Detective Joshua Jaynes and Officer Myles Cosgrove were notified of their pending termination on Dec. 29, according to ABC News. Both officers will answer the termination letters on Dec. 31 in a hearing before Police Chief Yvette Gentry, who has served in the role since September.

Both men can appeal their terminations, but it is unclear if they will. Jaynes’s lawyer, Thomas Clay, told ABC his client plans to attend the meeting Thursday, but he expects “Mr. Jaynes will be terminated after the ‘hearing’ no matter what the evidence is to the contrary.”
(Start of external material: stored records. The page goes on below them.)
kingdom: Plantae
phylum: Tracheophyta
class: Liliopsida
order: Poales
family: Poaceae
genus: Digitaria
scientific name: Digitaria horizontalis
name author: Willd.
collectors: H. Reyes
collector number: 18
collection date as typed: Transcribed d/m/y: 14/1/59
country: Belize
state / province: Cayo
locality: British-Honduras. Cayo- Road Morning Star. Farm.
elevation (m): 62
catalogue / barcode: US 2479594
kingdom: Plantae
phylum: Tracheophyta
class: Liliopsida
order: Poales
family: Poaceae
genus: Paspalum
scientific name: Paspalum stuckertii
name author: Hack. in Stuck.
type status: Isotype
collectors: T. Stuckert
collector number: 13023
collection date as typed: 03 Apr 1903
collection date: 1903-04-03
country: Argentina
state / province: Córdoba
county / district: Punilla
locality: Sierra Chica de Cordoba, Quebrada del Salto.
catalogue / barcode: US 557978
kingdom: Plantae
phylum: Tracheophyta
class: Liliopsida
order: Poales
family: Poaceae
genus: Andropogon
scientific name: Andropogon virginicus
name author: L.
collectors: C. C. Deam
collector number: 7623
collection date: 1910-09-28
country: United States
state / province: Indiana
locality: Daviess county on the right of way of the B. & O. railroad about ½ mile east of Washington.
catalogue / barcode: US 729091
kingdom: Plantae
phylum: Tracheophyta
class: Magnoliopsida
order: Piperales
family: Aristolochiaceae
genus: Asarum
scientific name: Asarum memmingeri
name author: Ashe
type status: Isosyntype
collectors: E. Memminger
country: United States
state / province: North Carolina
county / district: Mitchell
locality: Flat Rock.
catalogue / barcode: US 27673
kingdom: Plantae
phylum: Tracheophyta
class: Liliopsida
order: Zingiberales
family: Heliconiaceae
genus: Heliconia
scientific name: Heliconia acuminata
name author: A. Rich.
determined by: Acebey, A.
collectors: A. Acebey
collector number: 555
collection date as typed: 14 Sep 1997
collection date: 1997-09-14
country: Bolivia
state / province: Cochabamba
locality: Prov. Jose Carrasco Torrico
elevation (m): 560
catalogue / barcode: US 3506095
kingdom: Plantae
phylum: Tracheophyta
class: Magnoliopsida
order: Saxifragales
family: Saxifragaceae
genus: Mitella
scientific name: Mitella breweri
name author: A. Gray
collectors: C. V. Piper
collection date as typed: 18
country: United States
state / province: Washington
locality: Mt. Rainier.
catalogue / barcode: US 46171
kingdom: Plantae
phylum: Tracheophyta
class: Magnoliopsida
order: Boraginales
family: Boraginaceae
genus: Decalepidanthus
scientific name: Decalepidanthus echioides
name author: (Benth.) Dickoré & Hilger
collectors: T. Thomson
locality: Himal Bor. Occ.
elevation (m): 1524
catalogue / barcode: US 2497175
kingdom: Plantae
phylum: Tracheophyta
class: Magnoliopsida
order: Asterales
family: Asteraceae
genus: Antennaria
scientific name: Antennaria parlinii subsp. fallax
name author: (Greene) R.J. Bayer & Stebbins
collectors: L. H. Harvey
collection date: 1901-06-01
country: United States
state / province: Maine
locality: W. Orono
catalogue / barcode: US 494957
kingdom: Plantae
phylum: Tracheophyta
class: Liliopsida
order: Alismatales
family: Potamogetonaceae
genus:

Clay added they will appeal any disciplinary action taken against Jaynes, who was not at the incident but asked for the court to grant the warrant, saying police learned from a postal inspector that Taylor’s ex-boyfriend received packages at her home. However, during the investigation after Taylor’s death, Jaynes acknowledged he did not verify the suspect was receiving packages from Taylor’s home.

In the pre-termination letter sent to Jaynes, Gentry wrote “These are extreme violations of our policies, which endangered others,” according to the New York Times.

Officer Brett Hanikson, who was fired in June, was the only officer charged in the incident. Sgt. Johnathan Mattingly, who was shot in the leg during the incident, has not been terminated by the department.

Taylor and her boyfriend, Kenneth Walker, were asleep the night of March 13, when Louisville Metro Police barged into her home with a no-knock warrant in relation to a drug investigation. Walker, who is a registered gun owner, fired a shot toward their bedroom door.

The police responded, firing a bevy of shots toward the couple and hitting Taylor five times. Ballistics matched the fatal shot to Cosgrove. Taylor’s death and Floyd’s death sparked a summer of national and worldwide protests that led to several states defunding police department budgets and reforms including the release of police disciplinary records and many large police departments to ban chokeholds.